2024’te yeniden seçilirsem bunu bir sonraki dönemimde yapmayı umuyorum. Dolayısıyla bu dönemde ULEZ’i Londra’nın tamamını kapsayacak şekilde genişletme konusunda danışmanlık yapıyoruz ve bir sonraki dönemde, 2024’ten 2028’e Umarım akıllı yol kullanıcısı şarjı alabiliriz.
Hırslı olmalıyız çünkü 2030 yılına kadar sıfır karbona ulaşmak istiyoruz.
İngiltere’nin 2050 yılına kadar net sıfır karbon hedefi var ancak 2018’de 2030 Londra için bir hedef belirlediniz. 2030 son tarihine ulaşacağınızdan emin misiniz?
Hırslı olmalısınız, bu yüzden bence yapabiliriz ama dürüst olmak gerekirse, ulusal hükümetten daha fazla destek almadıkça ve hem yetkilerin hem de kaynakların devredilmesi dışında bunu yapmayacağız.

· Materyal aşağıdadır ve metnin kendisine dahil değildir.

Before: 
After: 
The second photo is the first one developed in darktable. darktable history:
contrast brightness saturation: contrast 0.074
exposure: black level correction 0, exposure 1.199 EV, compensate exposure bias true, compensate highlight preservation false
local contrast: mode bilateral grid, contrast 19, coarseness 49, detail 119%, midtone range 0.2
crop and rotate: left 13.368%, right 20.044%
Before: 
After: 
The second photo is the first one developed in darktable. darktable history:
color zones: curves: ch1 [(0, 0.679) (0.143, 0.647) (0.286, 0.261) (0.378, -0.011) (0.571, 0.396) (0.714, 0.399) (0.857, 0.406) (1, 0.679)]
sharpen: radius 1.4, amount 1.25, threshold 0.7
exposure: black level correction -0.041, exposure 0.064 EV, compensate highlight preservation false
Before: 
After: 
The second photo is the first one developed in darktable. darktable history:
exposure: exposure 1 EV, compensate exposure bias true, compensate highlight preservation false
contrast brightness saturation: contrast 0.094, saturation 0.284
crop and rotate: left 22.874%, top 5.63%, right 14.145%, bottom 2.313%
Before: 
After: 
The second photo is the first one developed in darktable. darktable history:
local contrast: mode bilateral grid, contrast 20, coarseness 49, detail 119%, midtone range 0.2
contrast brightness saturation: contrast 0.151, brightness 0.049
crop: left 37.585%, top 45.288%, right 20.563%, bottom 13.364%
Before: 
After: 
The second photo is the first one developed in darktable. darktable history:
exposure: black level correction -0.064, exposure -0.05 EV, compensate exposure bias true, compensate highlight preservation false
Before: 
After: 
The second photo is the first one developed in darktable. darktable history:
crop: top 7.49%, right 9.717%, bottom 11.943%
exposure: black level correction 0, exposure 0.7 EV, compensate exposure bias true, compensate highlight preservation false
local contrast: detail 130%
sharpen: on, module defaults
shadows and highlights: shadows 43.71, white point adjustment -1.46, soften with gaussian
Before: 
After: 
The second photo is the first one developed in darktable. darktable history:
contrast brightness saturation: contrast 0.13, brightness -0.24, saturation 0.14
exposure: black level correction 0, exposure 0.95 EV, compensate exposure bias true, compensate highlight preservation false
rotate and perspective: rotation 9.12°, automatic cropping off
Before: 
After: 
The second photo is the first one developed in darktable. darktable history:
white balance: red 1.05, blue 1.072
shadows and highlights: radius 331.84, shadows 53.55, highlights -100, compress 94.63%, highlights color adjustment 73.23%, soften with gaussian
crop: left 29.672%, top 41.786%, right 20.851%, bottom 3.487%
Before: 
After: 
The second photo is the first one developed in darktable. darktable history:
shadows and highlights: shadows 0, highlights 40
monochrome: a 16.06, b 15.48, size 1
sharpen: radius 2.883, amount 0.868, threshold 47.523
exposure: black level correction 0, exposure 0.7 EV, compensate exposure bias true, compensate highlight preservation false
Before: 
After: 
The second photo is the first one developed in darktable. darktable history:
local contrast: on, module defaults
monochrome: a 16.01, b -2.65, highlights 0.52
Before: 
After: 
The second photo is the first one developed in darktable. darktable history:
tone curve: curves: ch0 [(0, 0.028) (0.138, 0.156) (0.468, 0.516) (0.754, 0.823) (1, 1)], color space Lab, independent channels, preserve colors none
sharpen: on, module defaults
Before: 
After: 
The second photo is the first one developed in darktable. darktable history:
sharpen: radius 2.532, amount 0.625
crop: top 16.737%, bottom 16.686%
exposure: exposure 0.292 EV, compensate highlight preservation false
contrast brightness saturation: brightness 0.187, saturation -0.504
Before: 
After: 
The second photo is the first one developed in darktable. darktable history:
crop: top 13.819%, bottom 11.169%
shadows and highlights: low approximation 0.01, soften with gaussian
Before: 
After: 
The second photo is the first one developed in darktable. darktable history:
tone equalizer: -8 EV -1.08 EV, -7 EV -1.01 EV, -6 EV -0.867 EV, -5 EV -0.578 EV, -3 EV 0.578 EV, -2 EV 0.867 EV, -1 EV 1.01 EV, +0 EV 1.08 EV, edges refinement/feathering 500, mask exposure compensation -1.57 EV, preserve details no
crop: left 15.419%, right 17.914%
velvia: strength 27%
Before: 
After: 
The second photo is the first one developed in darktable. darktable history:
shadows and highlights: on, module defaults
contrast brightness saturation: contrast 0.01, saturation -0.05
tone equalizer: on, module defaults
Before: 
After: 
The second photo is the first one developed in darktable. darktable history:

Bahsettiğim üç alandan, ulaşım, evler ve iş yerleri, sadece ulaşım işlerinin çoğuyla ilgilenme yetkim var, ne evler ne de insanların çalıştığı binalar üzerinde gerçek bir yetkim yok.
Mesela Thames Nehri üzerinde hiçbir yetkim yok, bu yüzden tekneler şehrin tam ortasında dizel kullanarak aşağı yukarı gidiyor ve onları daha çevre dostu olmaya ikna edecek hiçbir gücüm yok.
Hükümet, dizel veya benzinli araçları olan aileleri onlardan uzaklaşmaya teşvik etmek için bir hurda planı için veya küçük işletmelere ve hayır kurumlarına kirletici araçlardan uzaklaşmaları için bir sübvansiyon sağlamak için bana kaynak ayırsaydı, bu büyük bir fark yaratırdı. .
Özel sektör net sıfır karbona ulaşmak için gerçekten çok heyecanlı ve dünyanın dört bir yanından şirketler yeşil prospektüsümüz nedeniyle Londra’ya geliyor, ancak altyapı konusunda hükümetten desteğe ihtiyacımız var, otobüslerimizi elektrikli hale getirmek ve yeterli elektrikli araç şarj noktası. Ve hükümet binalarımızı güçlendirmeye yatırım yapmazsa, oraya gidemeyeceğiz.
Ulusal hükümetlerin geçen yılki Glasgow COP iklim görüşmelerinde meydan okumada başarısız olduğuna inanıyorsunuz. Mısır’ın Şarm El-Şeyh kentindeki bu yılki görüşmelerde şehirlerin neler görmesi gerekiyor?
Glasgow’da, özel sektörün, şehirlerin ve belediye başkanlarının enerjisi ve yenilikçiliği ile, özellikle de Küresel Kuzey’de, çoğu ulusal hükümetin konferans merkezindeki dolandırıcılık, kararsızlık ve geciktirme ile karşılaştırıldığında gerçek bir karşıtlık vardı. Gelecekteki toplantılarda ihtiyacımız olan şey, Birleşmiş Milletler ve ulusal hükümetlerin sahip oldukları yetkileri bırakmaları ve onlara ihtiyaç duydukları desteği verebilecek başkalarını getirmeleridir.
Şehir belediye başkanlarına ve vatandaşlara gelecekteki COP’lerde rol oynama yetkisi verilirse, 2030 yılına kadar sıfır karbona ulaşabilir ve 1,5 derecelik ısınmanın altında kalabiliriz.
Karşılaşmamız gereken en büyük şeylerden biri, sahip olduğumuz sorunun aslında bir fırsat olmasıdır.
Ünlü ifade, bir krizi asla boşa harcamamanız gerektiğidir.
Ve pandemi, bir kriz olarak iklim değişikliğine kıyasla sönük kalıyor. Dünya Covid ile başa çıkmak için bir araya gelebiliyorsa, neden çok daha büyük krizi, iklim değişikliğini çözmek için bir araya gelmiyoruz?